In a decision making headlines, a New York federal court judge held that a tweet embedded in news stories may constitute copyright infringement.

Photographer Justin Goldman took a picture of New England Patriots quarterback Tom Brady, Boston Celtics general manager Danny Ainge and others in July 2016 and uploaded the image to his Snapchat account. The image went viral, moving through multiple social media platforms and making its way to Twitter, where several users uploaded the photo and then tweeted it out with comments.

Online news outlets and blogs then published articles featuring the photo. Each of the sites embedded a tweet into the articles, which discussed whether the Celtics would successfully recruit Kevin Durant and whether Brady was helping with the deal.
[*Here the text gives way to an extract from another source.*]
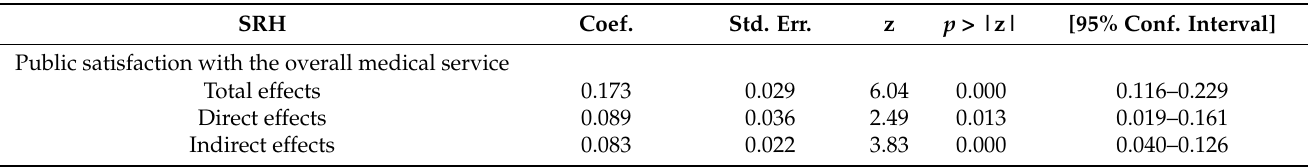
Table 3. The overall KHB mediation analysis results.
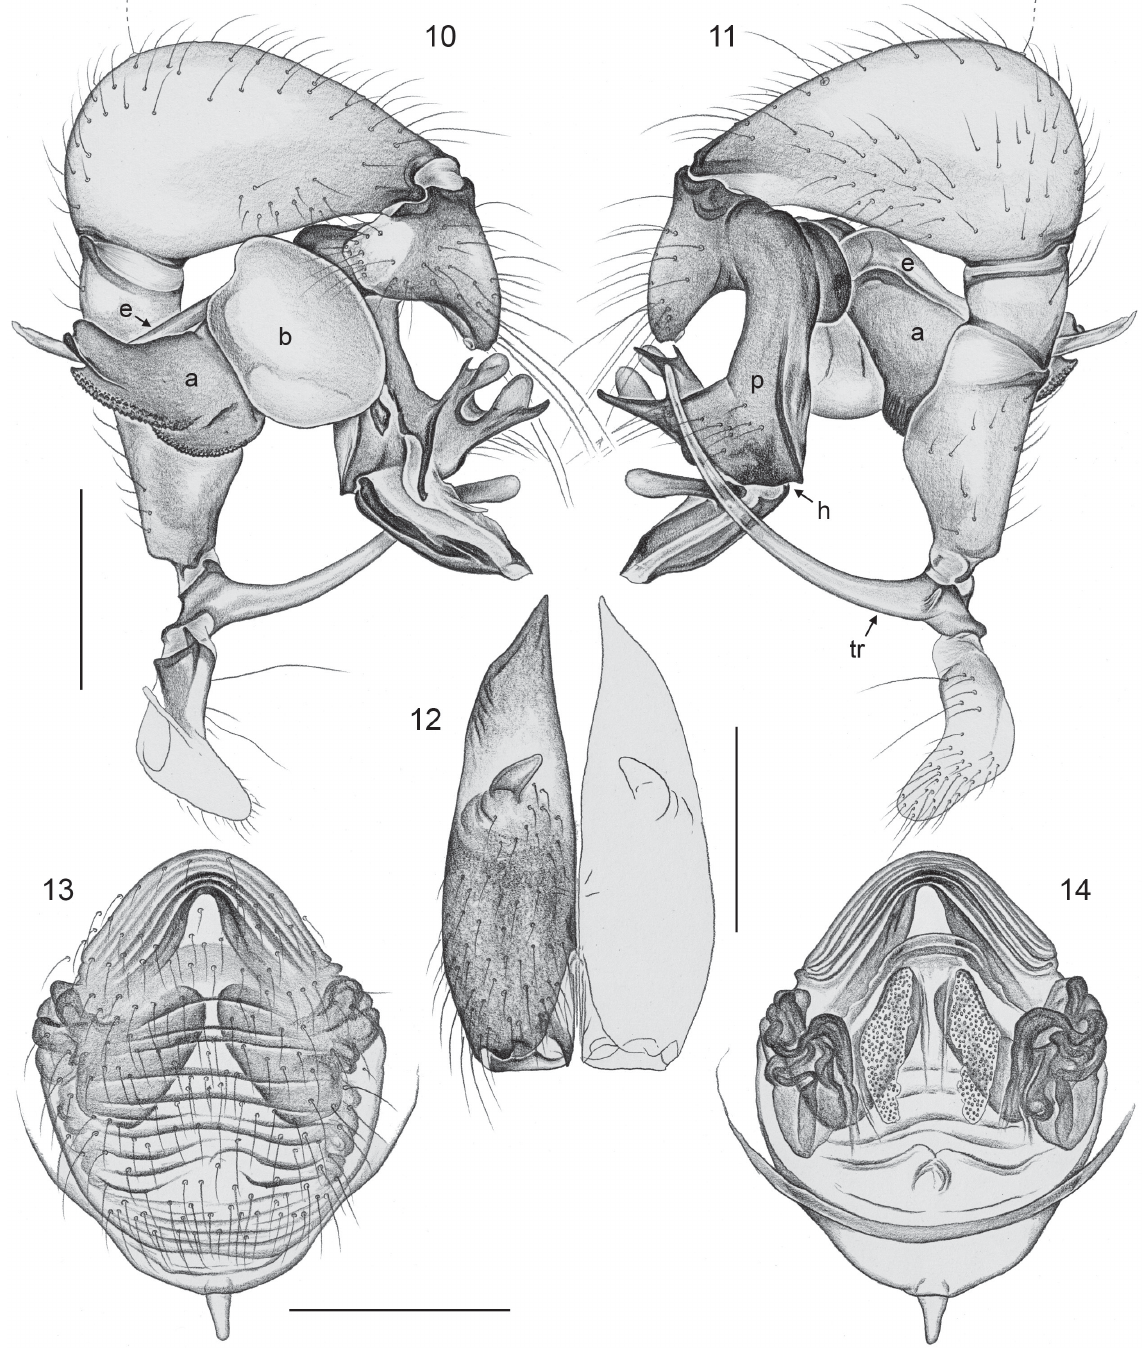
Figs 10–14. Pholcus tanahrata Huber sp. nov. (ZFMK, Ar 15692). 10–11 . Left male palp, prolateral and retrolateral views. 12 . Male chelicerae, frontal view. 13–14 . Cleared female genitalia, ventral and dorsal views. Scale bars: 10–11, 13–14 = 0.5 mm; 12 = 0.3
None of the news sites copied and saved the photo onto their own servers.

Goldman sued the various news sites and blogs, asserting they infringed the copyright he held in the picture. Both sides moved for summary judgment.

Emphasizing that Congress intended that the Copyright Act apply “familiar guiding principles” to “previously uncontemplated technologies,” U.S. District Judge Katherine B. Forrest sided with the plaintiff.

In considering the right to display a copyrighted work, the court wrote, “Congress cast a very wide net, intending to include ‘[e]ach and every method by which the images … comprising a … display are picked up and conveyed,’ assuming that they reach the public,” including the projection of an image on a screen or other surface by any method.

One way that courts have addressed the display right in the 21st century has been the “server test” enunciated by the U.S. Court of Appeals, Ninth Circuit in Perfect 10, Inc. v. Amazon.com, Inc. In that case, the court said liability turned on whether the image is hosted on the website publisher’s own server, or is embedded or linked from a third-party server.

But the New York court was not persuaded by the defendants’ argument that Perfect 10 was part of an unbroken line of authority, noting that the server test “has not been widely adopted” and “the case law in this area is somewhat scattered.”

Instead, Judge Forrest found the server test led to results incongruous with the purposes and text of the Copyright Act.

“The plain language of the Copyright Act, the legislative history undergirding its enactment, and subsequent Supreme Court jurisprudence provide no basis for a rule that allows the physical location or possession of an image to determine who may or may not have ‘displayed’ a work within the meaning of the Copyright Act,” the court said. “Nowhere does the Copyright Act suggest that possession of an image is necessary in order to display it. Indeed, the purpose and language of the Act support the opposite view.”

In the case of Goldman’s picture, the defendants “actively” took steps to display the image by embedding code into the stories so the photos could be transmitted and visibly shown.

“Properly understood, the steps necessary to embed a Tweet are accomplished by the defendant website; these steps constitute a process,” the court wrote. “The plain language of the Copyright Act calls for no more.”

The court granted partial summary judgment to the plaintiff.

To read the opinion and order in Goldman v. Breitbart News Network, LLC, click here.

Why it matters: Judge Forrest acknowledged the defendants’ contention that finding for the plaintiff would cause “a tremendous chilling effect on the core functionality of the web” and “radically change linking practices.” But she also noted that the case remains far from over, with “a number of yet unresolved strong defenses to liability” that include genuine questions about whether Goldman effectively released his image into the public domain when he posted it to his Snapchat account and whether “a very serious and strong fair use defense” could be upheld.